What is being asked
Look at each line of the records and count those with "establishing" in them. Please answer with the count alone.

Saved data entries

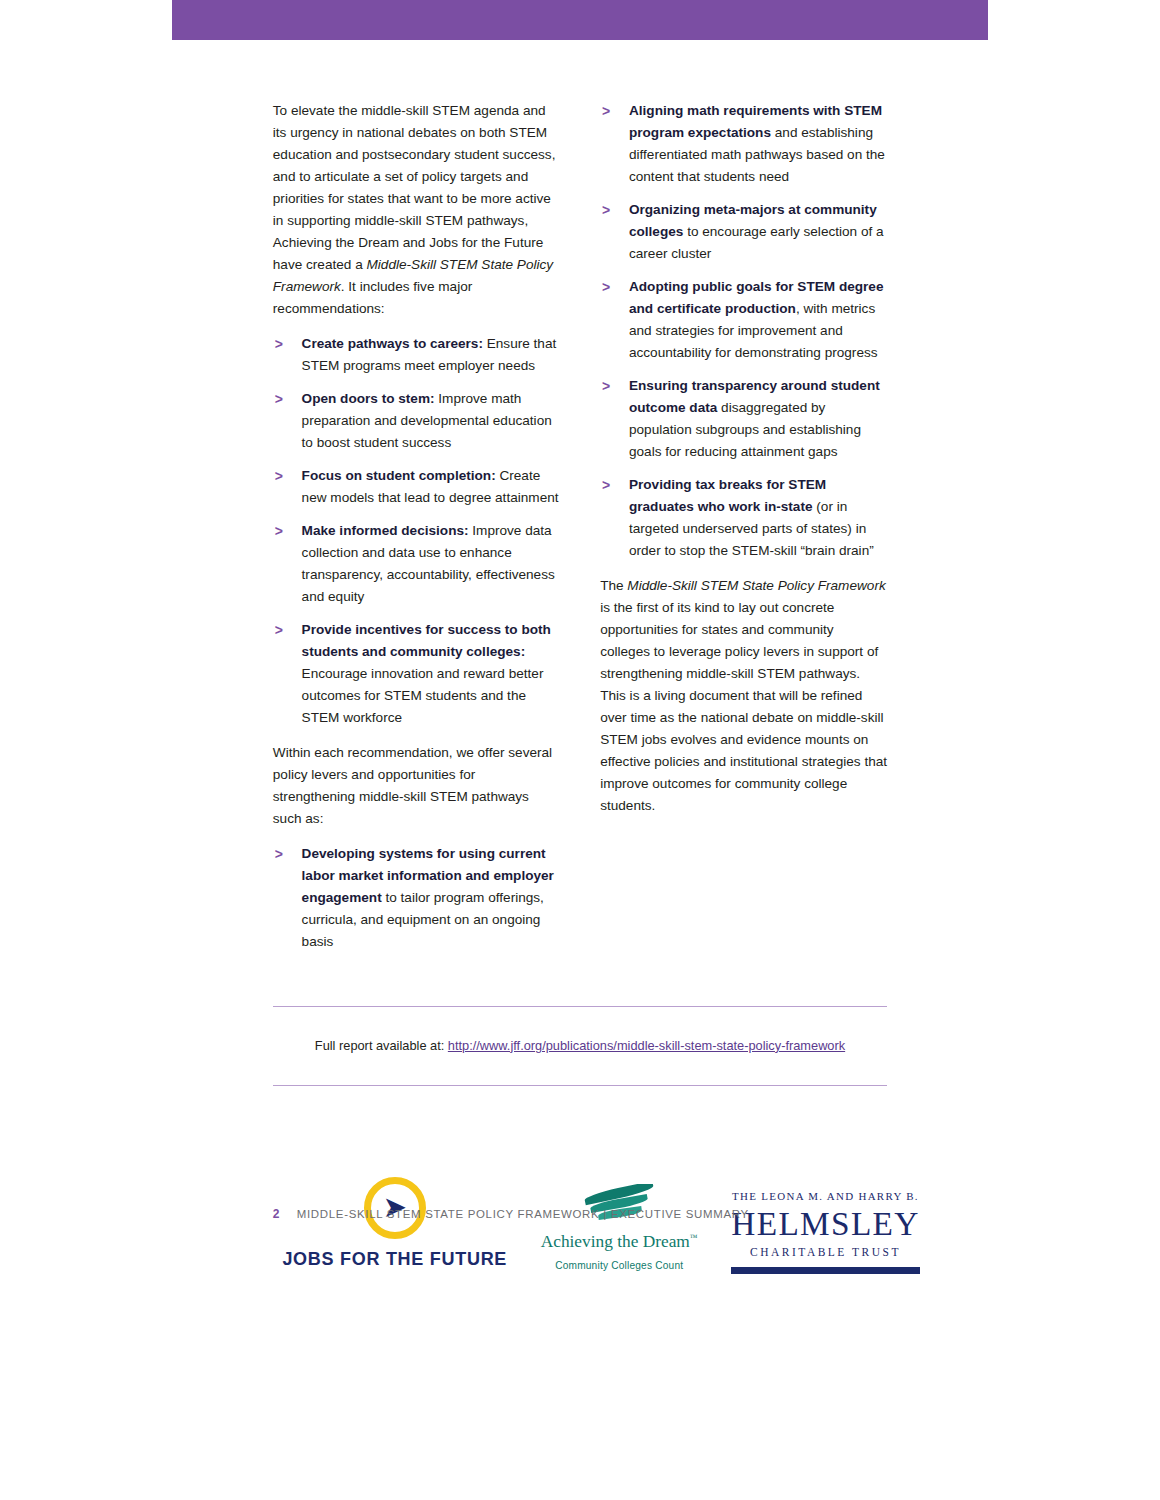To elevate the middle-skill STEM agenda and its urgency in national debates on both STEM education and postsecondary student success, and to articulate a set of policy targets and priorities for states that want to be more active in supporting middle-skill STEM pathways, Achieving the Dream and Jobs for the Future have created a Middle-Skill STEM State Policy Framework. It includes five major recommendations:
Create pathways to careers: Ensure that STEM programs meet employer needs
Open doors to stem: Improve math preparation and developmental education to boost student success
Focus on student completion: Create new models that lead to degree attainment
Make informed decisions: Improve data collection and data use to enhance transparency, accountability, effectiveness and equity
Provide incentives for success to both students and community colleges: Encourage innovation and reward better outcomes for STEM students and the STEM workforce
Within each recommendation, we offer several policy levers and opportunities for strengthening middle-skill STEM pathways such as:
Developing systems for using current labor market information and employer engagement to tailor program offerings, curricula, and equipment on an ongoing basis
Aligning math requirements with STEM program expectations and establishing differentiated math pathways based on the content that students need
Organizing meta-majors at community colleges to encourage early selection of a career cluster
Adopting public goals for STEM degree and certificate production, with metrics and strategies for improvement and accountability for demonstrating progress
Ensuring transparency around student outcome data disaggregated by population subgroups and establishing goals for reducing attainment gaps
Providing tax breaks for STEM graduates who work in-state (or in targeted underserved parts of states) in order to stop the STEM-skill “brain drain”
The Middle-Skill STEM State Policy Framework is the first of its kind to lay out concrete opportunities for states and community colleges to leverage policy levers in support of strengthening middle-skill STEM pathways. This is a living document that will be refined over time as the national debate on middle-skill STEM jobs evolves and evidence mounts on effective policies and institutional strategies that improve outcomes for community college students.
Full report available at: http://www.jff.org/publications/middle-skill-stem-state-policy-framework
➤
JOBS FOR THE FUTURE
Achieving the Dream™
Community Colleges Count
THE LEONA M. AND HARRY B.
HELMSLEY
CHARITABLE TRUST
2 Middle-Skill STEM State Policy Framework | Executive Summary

Exercise output
2